Wenn man heute an die Wikinger denkt, fallen oft Begriffe wie Schiffe, Raubzüge oder weite Seefahrten. Doch die Geschichte der Nordmänner ist viel vielseitiger, als viele glauben. Im 10. Jahrhundert war Haithabu an der Schlei das Herzstück eines blühenden Handelsraums – das damals größte Handelszentrum Nord- und Osteuropas.

Die Siedlung lag strategisch günstig zwischen Skandinavien, dem heutigen Deutschland und dem Baltikum. Hier trafen sich Händler aus aller Herren Länder, um Waren wie Bernstein, Pelze, Eisen oder sogar Gewürze aus fernen Regionen zu tauschen. Haithabu war kein bloßer Zwischenstopp, sondern ein pulsierendes Zentrum, in dem Wikinger nicht nur als Krieger, sondern vor allem als Handwerker und Kaufleute lebten und arbeiteten.

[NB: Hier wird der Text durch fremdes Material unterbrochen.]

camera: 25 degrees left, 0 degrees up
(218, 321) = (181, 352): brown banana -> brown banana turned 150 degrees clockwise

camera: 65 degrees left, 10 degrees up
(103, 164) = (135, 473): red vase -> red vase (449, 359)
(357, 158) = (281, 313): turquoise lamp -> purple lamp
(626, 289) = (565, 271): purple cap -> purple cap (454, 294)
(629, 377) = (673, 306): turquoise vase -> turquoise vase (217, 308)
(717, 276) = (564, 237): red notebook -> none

Der Schutz der Siedlung oblag dem Donnerwall, besser bekannt als Danewerk – eine gewaltige Befestigungsanlage, die sich über mehrere Kilometer erstreckte. Errichtet vermutlich im 9. Jahrhundert, diente dieser Wall nicht nur militärischen Zwecken, sondern markierte auch die Grenze zwischen Dänemark und dem Frankenreich. Seine Bedeutung reicht weit über eine einfache Verteidigungsanlage hinaus: Er war Symbol für Macht, Organisation und den Willen zur Kontrolle von Handelsrouten.

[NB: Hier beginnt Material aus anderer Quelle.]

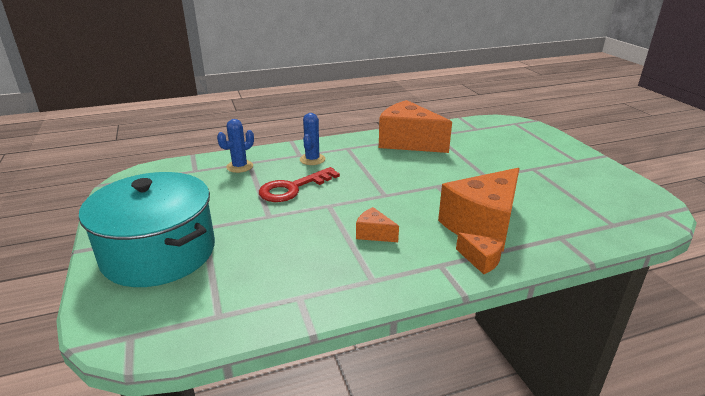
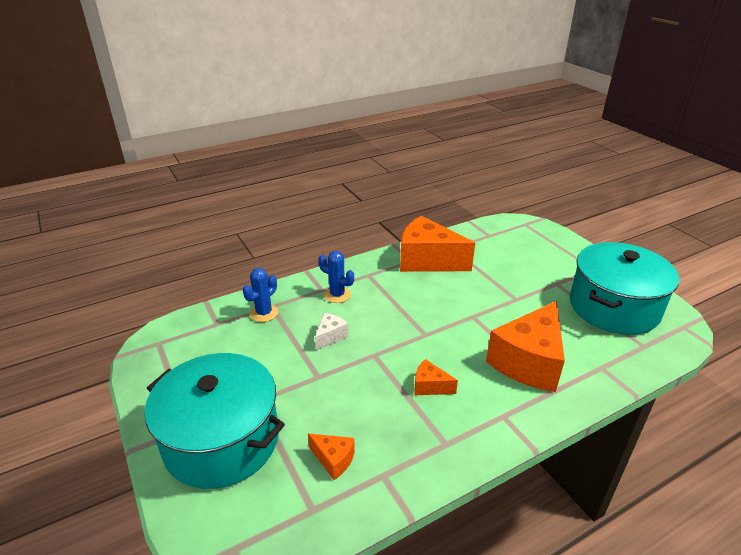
camera: 10 degrees left, 5 degrees up
(293, 188) = (330, 336): red key -> white cheese
(312, 159) = (337, 295): blue cactus -> blue cactus turned 60 degrees counterclockwise
(481, 260) = (538, 405): orange cheese -> orange cheese (333, 460)
(588, 191) = (613, 307): none -> turquoise pot

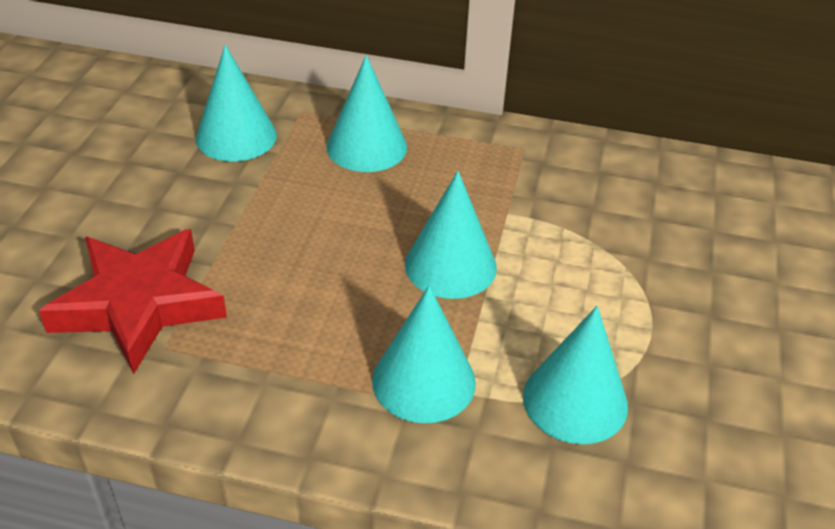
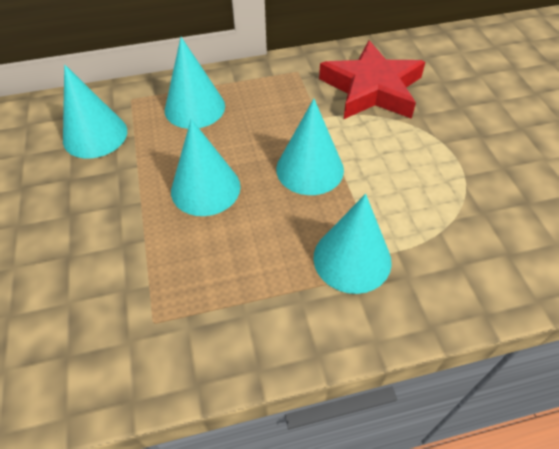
camera: 25 degrees left, 10 degrees up
(139, 304) = (109, 297): red star -> red star (372, 89)
(575, 400) = (451, 227): turquoise cone -> turquoise cone (205, 188)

Heute lädt die Region zwischen Schlei und Kieler Bucht Besucher ein, auf den Spuren der Wikinger zu wandern. In Haithabu gibt es ein beeindruckendes Archäologie-Museum, und am Danewerk kann man noch immer die riesigen Erdwälle erkunden. Wer hier entlang geht, spürt fast das Gewicht der Geschichte – und die Gegenwart einer Zeit, in der Nordmänner nicht nur plünderten, sondern auch Handel trieben, bauten und handelten.